## EXTRAIT
Le départ du Jean Bart de Saint Nazaire : Une lutte contre la montre

(D'après un article de Philippe Masson)

Lancé le 6 mars 1940, le Jean Bart ne devait sortir de son bassin que le 1er octobre 1940. Du 22 mai au 19 juin, 3500 ouvriers de l'arsenal travaillent fébrilement au montage des chaudières, de l'appareil moteur et des transmissions. Mais il s'avère impossible d'installer la grosse artillerie, et on décide de donner la priorité à la D.C.A. La solution apportée à la sortie du bâtiment de son bassin est restée dans l'histoire comme un triomphe de l'ingéniosité.

Au cours des journées qui ont suivies l'invasion allemande en mai 1940 les chantiers de la Loire de Saint-Nazaire ont réalisé un véritable tour de force qui éclipse tout le reste : l'appareillage du cuirassé Jean-Bart en achèvement à flot.

Le premier rivet de ce splendide bâtiment de ligne, avait été posé le 12 décembre 1936. Quant à la construction, elle s'est déroulée selon une technique inhabituelle. Pour éviter les aléas d'un lancement ou l'immobilisation prolongée d'une cale sèche. les ingénieurs de Penhoêt avaient décidé de construire le cuirassé sur un terre-plein, accolé à une forme de radoub, l'ensemble étant entouré d'une robuste enceinte. Le 6 mars 1940 avait eu lieu l'opération décisive. L'eau avait envahi le terre-plein et un simple déplacement latéral avait permis au Jean-Bart de prendre place dans la forme de radoub. La sortie définitive est alors prévue pour le 1er octobre.

Mais, dès le 18 mai, le capitaine de vaisseau Ronarch commence à s'inquiéter pour l'avenir de son bâtiment. La nuit blanche que j'ai passée du 17 au 18 mai laisse dans ma mémoire une marque ineffaçable, devait-il dire.

## ACTION REQUISE 1
D'après le texte sur le Jean Bart, combien d'ouvriers de l'arsenal ont travaillé du 22 mai au 19 juin ?
## ACTION REQUISE 2
Énumérez tout ce que les ouvriers de l'arsenal ont monté entre le 22 mai et le 19 juin selon le texte sur le Jean Bart.
## ACTION REQUISE 3
Recopiez mot pour mot le passage du texte sur le Jean Bart allant de « Le premier rivet » à « le 1er octobre. ».

## DONNÉES FOURNIES

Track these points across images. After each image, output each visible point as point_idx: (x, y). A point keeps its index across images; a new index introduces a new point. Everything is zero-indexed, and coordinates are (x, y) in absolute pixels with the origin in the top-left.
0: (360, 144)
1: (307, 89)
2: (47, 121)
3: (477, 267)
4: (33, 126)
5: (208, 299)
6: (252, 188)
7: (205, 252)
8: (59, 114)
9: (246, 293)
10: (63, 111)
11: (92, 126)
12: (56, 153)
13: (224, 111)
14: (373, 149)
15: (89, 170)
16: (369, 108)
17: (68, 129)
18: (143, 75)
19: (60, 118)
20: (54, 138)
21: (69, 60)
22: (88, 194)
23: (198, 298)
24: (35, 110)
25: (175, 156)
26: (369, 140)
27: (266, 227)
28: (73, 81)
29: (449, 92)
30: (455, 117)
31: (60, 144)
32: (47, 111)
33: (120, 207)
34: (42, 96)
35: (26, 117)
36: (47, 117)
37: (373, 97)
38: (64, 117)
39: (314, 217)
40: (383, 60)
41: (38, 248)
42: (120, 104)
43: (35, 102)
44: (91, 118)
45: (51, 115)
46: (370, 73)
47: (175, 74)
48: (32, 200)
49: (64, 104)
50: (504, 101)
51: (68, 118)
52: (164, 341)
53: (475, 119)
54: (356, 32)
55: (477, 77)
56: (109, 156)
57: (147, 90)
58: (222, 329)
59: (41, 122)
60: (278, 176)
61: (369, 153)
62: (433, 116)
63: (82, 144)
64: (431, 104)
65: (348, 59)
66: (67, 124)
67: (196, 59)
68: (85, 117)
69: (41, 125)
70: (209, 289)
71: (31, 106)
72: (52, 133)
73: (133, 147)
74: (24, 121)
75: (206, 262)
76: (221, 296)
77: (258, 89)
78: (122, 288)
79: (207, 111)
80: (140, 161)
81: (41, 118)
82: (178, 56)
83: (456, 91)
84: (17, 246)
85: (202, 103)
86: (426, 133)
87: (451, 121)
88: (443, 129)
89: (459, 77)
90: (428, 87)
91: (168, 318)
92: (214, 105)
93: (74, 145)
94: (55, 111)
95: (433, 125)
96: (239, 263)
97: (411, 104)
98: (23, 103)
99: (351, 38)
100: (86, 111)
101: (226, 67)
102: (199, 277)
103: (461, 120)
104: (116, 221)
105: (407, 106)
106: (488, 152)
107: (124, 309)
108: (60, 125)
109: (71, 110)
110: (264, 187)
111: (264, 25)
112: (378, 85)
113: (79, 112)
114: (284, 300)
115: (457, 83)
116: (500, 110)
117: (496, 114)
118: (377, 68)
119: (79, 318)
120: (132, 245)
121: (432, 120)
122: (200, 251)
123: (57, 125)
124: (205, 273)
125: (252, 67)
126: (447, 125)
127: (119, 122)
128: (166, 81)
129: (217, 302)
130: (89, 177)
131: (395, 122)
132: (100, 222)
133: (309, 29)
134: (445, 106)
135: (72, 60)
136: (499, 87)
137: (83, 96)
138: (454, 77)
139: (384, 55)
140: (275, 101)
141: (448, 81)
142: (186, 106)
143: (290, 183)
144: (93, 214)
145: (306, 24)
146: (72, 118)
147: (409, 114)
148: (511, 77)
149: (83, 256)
* * *
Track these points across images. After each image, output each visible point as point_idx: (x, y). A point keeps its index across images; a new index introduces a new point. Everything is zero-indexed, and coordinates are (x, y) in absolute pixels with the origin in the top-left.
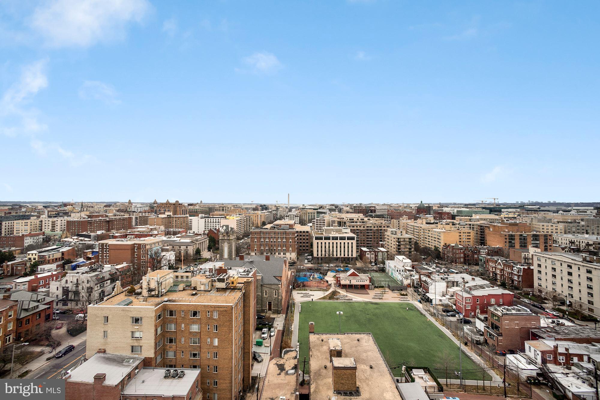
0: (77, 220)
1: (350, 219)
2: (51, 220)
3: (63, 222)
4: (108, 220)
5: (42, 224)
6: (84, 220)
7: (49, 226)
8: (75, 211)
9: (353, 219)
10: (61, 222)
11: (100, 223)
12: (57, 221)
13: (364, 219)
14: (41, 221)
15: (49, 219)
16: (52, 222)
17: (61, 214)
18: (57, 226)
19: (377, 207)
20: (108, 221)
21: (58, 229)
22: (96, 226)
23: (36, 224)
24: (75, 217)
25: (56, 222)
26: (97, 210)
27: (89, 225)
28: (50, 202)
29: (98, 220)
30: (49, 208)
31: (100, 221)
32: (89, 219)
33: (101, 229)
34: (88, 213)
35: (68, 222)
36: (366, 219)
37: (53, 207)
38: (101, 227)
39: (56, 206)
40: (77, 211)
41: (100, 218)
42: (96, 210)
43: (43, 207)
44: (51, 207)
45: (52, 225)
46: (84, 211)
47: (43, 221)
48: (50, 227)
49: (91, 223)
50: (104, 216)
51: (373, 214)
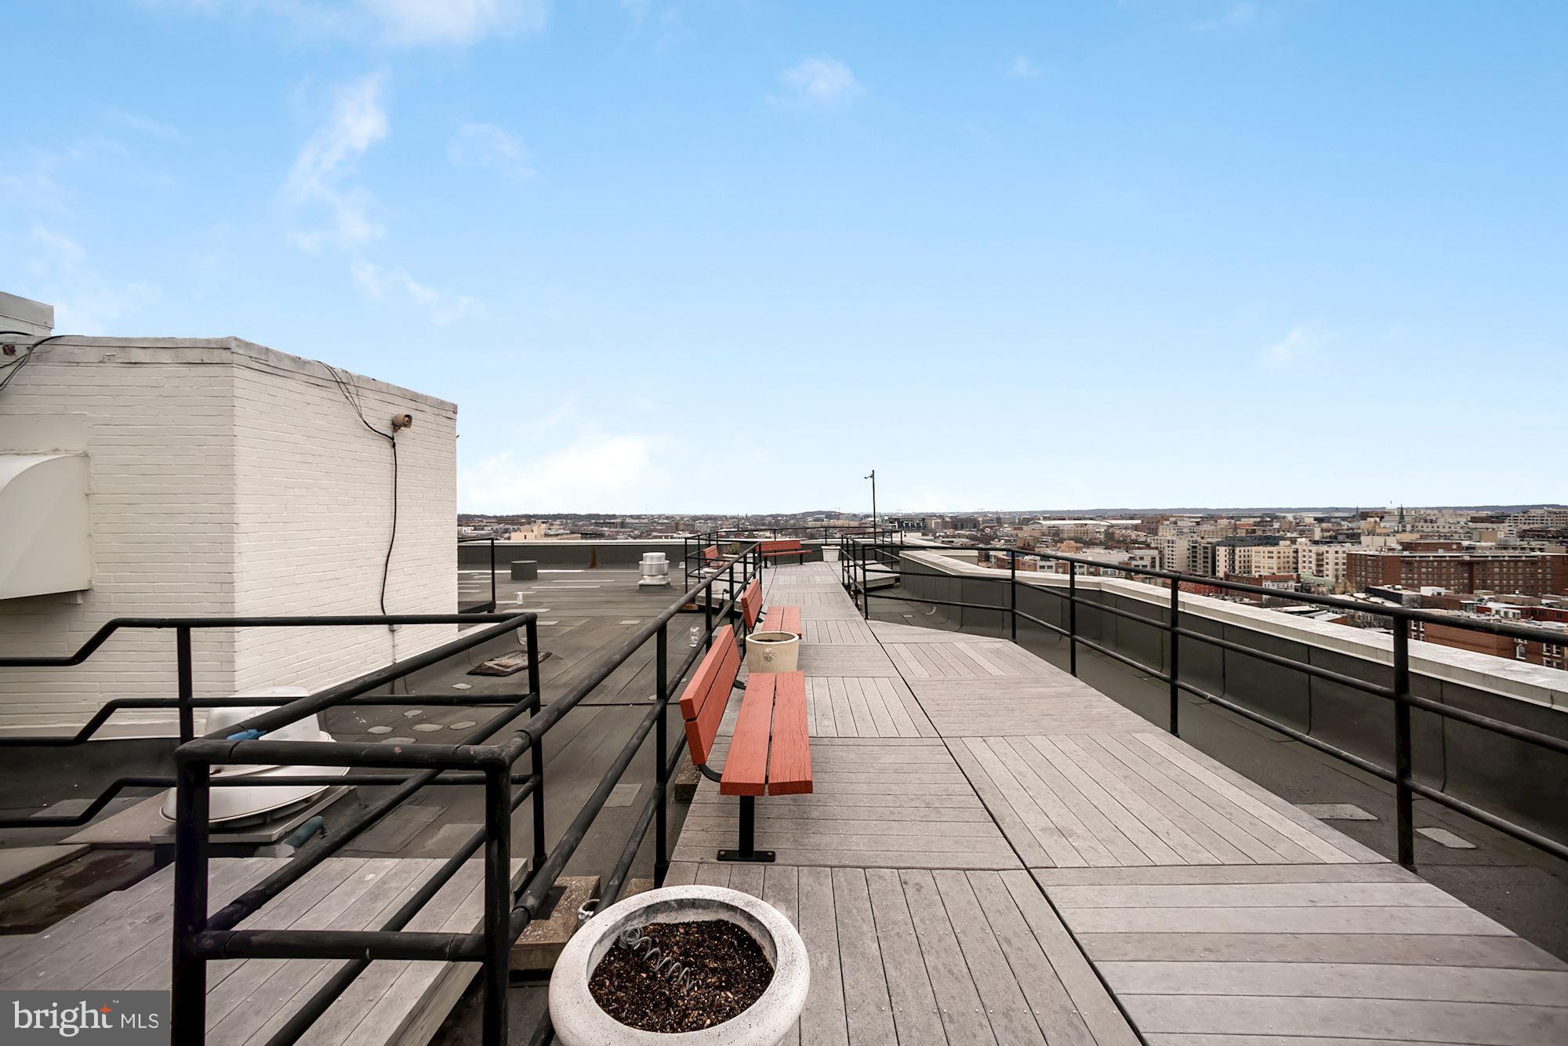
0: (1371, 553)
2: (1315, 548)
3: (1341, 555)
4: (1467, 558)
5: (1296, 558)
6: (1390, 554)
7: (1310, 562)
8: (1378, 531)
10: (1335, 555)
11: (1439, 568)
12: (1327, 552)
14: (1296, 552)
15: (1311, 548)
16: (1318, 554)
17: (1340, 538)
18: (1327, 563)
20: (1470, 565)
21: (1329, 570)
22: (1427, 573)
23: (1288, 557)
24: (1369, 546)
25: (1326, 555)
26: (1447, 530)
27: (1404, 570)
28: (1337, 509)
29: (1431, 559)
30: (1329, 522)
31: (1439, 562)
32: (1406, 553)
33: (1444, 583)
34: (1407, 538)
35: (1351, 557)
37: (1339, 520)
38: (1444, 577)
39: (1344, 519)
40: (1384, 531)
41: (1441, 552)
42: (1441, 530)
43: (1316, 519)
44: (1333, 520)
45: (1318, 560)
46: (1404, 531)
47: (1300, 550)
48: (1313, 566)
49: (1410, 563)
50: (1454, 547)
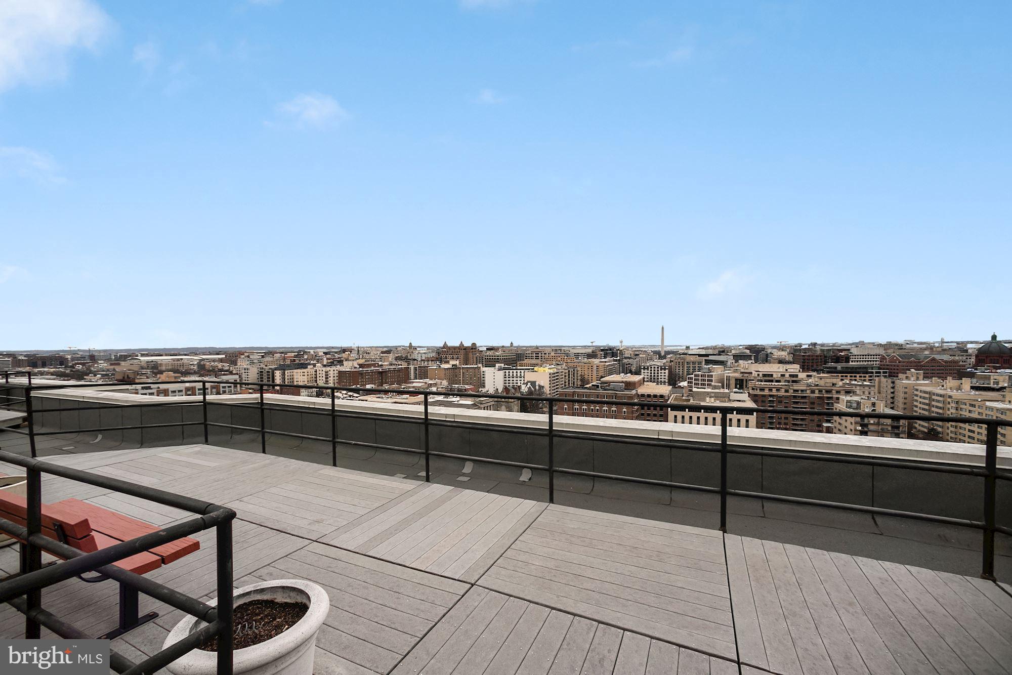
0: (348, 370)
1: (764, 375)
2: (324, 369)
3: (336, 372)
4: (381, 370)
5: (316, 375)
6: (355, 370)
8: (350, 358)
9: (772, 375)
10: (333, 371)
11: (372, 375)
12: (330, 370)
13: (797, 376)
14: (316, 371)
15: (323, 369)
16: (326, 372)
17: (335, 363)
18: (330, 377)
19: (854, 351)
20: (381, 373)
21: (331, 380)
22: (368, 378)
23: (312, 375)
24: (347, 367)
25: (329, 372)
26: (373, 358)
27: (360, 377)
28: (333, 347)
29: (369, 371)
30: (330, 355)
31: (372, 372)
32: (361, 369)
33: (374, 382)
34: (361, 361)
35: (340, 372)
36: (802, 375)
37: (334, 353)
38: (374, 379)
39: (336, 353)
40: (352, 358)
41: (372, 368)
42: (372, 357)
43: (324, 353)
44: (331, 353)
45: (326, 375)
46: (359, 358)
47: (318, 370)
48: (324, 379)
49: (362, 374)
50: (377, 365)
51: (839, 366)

## SOLUTION 1
3500 ouvriers.

## SOLUTION 2
Les chaudières, l'appareil moteur et les transmissions.

## SOLUTION 3
Le premier rivet de ce splendide bâtiment de ligne, avait été posé le 12 décembre 1936. Quant à la construction, elle s'est déroulée selon une technique inhabituelle. Pour éviter les aléas d'un lancement ou l'immobilisation prolongée d'une cale sèche. les ingénieurs de Penhoêt avaient décidé de construire le cuirassé sur un terre-plein, accolé à une forme de radoub, l'ensemble étant entouré d'une robuste enceinte. Le 6 mars 1940 avait eu lieu l'opération décisive. L'eau avait envahi le terre-plein et un simple déplacement latéral avait permis au Jean-Bart de prendre place dans la forme de radoub. La sortie définitive est alors prévue pour le 1er octobre.